Au second semestre, la production d’hydrocarbure du groupe Total a reculé de 10%. Les raisons de cette baisse sont dues à l’expiration de la concession à Abu Dhabi et à de faibles marges de raffinage.

Total accuse une forte baisse de ses résultats au second semestre. La compagnie pétrolière française vient de publier un bénéfice net en repli de 8%, à hauteur de 3,1 milliards de dollars. L’activité de Total au premier semestre s’était élevée à 123,2 milliards de dollars, en repli de 1%.

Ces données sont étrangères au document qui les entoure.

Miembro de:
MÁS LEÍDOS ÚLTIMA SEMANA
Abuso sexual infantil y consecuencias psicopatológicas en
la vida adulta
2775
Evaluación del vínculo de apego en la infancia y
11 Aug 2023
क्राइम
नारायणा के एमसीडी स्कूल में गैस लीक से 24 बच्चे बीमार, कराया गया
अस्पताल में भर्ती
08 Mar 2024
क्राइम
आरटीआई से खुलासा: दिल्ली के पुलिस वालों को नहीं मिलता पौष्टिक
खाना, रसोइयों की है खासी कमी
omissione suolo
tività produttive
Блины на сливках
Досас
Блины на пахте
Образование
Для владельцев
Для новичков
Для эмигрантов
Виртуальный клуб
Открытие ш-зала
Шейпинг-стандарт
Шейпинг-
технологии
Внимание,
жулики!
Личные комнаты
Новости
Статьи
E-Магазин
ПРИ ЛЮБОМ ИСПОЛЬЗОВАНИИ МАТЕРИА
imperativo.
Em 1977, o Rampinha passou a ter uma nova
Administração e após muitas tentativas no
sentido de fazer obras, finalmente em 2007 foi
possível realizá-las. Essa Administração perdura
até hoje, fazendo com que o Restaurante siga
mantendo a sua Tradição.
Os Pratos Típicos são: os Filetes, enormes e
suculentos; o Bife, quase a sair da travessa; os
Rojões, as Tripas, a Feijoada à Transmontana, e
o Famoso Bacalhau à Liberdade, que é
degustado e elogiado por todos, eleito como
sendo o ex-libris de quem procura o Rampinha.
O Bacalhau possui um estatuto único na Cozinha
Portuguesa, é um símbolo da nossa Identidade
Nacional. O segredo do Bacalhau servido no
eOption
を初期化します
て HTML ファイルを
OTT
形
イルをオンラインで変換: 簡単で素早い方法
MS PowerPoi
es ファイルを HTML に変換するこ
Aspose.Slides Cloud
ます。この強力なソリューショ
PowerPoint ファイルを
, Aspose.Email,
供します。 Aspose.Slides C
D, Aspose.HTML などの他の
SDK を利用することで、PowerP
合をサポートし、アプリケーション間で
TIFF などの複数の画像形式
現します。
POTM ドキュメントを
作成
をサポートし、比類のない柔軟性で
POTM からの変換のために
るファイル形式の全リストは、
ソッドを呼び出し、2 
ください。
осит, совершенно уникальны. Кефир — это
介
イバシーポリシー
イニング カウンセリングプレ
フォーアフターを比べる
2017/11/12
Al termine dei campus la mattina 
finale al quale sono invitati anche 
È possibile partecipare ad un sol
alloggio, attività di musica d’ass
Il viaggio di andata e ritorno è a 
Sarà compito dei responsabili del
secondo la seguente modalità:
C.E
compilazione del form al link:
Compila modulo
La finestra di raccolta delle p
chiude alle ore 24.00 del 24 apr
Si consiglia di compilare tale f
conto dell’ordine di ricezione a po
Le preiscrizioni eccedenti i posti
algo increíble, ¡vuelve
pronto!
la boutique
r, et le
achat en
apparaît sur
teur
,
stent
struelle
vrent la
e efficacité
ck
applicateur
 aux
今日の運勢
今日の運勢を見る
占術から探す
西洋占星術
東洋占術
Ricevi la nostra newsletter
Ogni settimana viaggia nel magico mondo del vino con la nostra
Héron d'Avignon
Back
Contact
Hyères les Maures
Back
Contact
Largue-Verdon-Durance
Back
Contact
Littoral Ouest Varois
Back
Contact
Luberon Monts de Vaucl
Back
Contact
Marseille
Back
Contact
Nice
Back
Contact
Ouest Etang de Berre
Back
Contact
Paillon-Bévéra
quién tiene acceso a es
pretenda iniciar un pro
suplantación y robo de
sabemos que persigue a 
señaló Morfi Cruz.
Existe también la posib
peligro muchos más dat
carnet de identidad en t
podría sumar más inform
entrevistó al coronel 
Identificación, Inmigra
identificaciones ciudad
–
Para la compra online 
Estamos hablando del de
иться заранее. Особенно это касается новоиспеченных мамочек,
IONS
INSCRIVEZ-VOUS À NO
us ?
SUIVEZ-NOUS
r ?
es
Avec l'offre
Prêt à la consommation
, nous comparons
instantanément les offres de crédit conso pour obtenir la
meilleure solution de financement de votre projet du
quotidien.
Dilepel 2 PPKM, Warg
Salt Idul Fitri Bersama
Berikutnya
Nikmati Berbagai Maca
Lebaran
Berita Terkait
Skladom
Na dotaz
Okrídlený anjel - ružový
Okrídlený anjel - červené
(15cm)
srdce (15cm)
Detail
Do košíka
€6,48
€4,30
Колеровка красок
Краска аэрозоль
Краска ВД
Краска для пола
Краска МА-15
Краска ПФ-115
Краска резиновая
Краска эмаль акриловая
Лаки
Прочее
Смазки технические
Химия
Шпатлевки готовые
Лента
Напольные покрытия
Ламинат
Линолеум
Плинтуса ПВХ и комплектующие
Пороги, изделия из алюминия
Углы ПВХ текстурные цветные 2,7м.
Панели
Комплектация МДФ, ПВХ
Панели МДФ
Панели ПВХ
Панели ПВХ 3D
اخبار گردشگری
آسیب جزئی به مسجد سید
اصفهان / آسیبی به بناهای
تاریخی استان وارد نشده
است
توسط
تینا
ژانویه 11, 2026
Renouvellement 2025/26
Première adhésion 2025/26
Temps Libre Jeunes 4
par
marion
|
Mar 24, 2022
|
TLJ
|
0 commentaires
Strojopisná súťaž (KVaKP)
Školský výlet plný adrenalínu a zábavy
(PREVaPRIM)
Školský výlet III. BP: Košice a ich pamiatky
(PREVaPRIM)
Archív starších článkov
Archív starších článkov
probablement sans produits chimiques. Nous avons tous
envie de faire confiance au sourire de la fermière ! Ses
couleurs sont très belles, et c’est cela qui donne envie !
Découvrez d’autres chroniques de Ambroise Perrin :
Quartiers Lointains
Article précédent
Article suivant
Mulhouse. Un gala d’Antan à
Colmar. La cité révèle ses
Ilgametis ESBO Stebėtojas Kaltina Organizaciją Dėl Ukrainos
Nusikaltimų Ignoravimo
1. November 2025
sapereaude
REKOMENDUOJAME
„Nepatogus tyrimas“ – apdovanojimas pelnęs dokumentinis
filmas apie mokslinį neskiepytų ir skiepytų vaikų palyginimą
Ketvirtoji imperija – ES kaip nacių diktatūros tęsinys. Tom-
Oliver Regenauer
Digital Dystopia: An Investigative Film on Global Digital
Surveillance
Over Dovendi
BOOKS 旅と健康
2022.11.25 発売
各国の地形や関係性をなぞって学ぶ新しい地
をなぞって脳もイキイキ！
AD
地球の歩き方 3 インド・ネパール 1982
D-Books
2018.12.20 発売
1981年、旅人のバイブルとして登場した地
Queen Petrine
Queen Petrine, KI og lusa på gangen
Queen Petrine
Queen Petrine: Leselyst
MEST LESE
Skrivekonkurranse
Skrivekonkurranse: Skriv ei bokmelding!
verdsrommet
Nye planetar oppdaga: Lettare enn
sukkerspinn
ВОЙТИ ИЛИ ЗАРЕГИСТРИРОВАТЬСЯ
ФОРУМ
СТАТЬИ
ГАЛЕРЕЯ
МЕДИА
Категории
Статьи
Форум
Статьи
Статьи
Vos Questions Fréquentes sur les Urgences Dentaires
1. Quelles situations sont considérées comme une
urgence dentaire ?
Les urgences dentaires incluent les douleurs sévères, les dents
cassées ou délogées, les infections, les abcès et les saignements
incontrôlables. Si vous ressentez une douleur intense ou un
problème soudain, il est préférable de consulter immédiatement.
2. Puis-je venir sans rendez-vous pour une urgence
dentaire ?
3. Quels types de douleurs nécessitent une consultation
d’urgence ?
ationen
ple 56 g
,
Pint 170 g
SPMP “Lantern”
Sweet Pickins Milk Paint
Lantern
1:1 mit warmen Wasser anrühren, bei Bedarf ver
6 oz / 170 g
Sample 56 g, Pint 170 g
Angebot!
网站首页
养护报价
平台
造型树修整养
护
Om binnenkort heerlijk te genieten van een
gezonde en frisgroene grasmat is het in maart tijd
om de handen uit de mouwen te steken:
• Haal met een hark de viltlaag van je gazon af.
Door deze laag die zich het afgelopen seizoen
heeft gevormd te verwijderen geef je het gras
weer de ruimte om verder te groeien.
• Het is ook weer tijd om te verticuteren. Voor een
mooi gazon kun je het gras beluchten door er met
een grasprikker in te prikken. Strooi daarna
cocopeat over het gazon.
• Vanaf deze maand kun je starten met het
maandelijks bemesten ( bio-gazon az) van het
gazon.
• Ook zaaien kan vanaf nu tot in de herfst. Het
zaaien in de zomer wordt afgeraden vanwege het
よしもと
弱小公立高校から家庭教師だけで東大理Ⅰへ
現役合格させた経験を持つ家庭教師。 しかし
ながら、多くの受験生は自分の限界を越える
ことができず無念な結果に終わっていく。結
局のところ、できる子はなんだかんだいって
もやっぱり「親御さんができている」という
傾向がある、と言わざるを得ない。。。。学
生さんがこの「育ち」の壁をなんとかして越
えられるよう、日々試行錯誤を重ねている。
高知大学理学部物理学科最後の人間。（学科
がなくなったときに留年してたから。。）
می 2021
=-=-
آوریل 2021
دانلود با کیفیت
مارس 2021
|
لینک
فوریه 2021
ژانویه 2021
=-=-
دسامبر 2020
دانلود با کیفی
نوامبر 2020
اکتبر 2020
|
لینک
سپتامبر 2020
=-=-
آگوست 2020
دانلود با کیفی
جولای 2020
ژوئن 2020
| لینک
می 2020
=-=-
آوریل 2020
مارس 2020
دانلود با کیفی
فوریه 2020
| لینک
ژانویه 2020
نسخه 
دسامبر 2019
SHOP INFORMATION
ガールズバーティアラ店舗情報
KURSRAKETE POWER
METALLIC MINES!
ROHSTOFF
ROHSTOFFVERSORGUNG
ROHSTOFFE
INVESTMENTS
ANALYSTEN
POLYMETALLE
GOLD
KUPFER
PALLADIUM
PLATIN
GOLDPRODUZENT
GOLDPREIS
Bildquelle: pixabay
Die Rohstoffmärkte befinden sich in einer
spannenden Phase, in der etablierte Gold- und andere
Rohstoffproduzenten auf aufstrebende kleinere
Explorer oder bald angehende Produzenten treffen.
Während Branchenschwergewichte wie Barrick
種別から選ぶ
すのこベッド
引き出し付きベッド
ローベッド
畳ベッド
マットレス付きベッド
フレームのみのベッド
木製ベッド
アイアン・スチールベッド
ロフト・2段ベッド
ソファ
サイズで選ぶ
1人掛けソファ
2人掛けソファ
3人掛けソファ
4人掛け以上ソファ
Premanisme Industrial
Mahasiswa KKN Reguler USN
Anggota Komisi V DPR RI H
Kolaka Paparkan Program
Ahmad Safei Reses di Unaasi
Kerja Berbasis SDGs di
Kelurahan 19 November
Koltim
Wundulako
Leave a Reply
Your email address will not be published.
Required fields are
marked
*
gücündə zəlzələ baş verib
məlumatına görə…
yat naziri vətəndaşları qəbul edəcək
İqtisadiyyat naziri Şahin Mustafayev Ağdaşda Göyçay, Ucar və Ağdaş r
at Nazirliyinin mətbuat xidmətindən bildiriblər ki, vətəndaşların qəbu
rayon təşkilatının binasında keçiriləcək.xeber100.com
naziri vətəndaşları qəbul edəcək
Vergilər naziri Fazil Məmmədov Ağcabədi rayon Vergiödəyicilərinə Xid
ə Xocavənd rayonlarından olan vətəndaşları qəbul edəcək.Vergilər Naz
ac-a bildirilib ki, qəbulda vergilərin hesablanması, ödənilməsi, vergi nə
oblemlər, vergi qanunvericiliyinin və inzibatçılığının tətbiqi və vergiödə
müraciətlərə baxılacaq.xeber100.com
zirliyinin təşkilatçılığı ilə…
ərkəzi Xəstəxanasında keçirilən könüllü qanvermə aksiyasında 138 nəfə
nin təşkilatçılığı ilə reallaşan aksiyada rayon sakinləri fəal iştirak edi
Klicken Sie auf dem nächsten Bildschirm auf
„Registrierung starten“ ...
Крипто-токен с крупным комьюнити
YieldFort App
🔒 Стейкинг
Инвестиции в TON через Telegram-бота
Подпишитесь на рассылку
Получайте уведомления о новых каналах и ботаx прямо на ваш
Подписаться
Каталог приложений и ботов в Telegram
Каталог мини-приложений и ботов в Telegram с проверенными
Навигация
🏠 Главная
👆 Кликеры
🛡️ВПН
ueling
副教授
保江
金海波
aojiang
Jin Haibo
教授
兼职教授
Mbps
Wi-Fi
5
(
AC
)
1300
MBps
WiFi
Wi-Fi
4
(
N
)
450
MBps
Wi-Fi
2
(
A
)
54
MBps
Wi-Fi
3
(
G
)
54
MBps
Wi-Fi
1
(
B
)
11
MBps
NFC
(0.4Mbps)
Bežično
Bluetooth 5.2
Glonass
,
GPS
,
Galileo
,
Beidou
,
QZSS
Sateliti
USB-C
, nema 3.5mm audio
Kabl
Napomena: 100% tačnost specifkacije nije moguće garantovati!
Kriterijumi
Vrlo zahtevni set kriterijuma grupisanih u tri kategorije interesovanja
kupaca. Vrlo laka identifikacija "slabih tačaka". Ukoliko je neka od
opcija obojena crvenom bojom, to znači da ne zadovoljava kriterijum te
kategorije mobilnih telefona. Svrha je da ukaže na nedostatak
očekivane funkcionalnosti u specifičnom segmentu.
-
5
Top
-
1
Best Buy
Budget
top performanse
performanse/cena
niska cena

De faibles marges de raffinage

Le groupe Total s’attendait à une baisse de ses résultats au deuxième trimestre, affecté par une forte baisse de la production d’hydrocarbures et des marges de raffinage particulièrement faibles sur la période. Total a annoncé une production de 2 054 barils par jour entre avril et juin, soit 10% de moins que sur la même période l’année dernière.

 

Le directeur financier, Patrick de La Chevardière, a expliqué en présentant ces résultats  qu’il « s’agissait d’un point bas historique ». Le bénéfice net a baissé de 12% à 3,2 milliards de dollars.

Expiration du droit d’exploiter la concession a Abu Dhabi

La baisse de la production est aussi due à de nombreux arrêts de maintenance en mer du Nord, au Nigeria et en Thaïlande.

 

Le groupe français a par ailleurs souffert de l’expiration de la concession d’Abu Dhabi qui lui fournissait 6,5% de sa production totale.

 

Enfin, le projet géant du Kashagan, au Kazakhstan, a été arrêté pour défauts de canalisations. La production arrêtée en septembre 2013 ne reprendra pas avant 2 ans, ce qui va coûter à Total 1 milliard de dollars l’an prochain.

« Des tensions géopolitiques croissantes »

Christophe de Margerie a mentionné «un environnement marqué par des tensions géopolitiques croissantes» pour le groupe, particulièrement marqué en Russie où Total pense qu’il est « prématuré » d’évaluer les nouvelles sanctions économiques contre le régime de Vladimir Poutine.